_WHAT THE TASK REQUIRES:_
Instruction for the data below: set down exactly the lines from the line with "Um arquivo que" to the line with "- Estrutura de dados, estrutura de decisão", inclusive, and no others.

_DATA TO USE:_
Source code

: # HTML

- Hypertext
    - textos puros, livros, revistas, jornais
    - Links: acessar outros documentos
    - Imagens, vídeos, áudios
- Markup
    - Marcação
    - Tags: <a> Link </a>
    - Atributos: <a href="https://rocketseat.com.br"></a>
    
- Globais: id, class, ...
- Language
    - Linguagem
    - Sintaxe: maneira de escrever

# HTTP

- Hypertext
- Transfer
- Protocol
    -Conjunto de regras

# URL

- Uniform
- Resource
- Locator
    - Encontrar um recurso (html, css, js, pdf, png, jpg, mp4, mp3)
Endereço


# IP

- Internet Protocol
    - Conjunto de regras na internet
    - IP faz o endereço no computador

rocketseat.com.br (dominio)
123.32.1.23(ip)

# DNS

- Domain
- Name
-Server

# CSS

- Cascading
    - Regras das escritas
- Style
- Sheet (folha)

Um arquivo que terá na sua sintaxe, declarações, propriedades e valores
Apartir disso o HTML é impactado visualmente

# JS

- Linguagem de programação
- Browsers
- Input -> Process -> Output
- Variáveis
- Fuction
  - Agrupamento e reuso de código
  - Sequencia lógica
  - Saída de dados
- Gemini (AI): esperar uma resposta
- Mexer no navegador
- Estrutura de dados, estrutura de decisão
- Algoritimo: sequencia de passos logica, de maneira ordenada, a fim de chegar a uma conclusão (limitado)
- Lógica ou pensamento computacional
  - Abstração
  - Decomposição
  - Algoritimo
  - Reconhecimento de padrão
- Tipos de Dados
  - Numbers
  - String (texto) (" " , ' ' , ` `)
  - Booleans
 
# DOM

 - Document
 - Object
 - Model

_EXERCISE RESPONSE:_
Um arquivo que terá na sua sintaxe, declarações, propriedades e valores
Apartir disso o HTML é impactado visualmente

# JS

- Linguagem de programação
- Browsers
- Input -> Process -> Output
- Variáveis
- Fuction
  - Agrupamento e reuso de código
  - Sequencia lógica
  - Saída de dados
- Gemini (AI): esperar uma resposta
- Mexer no navegador
- Estrutura de dados, estrutura de decisão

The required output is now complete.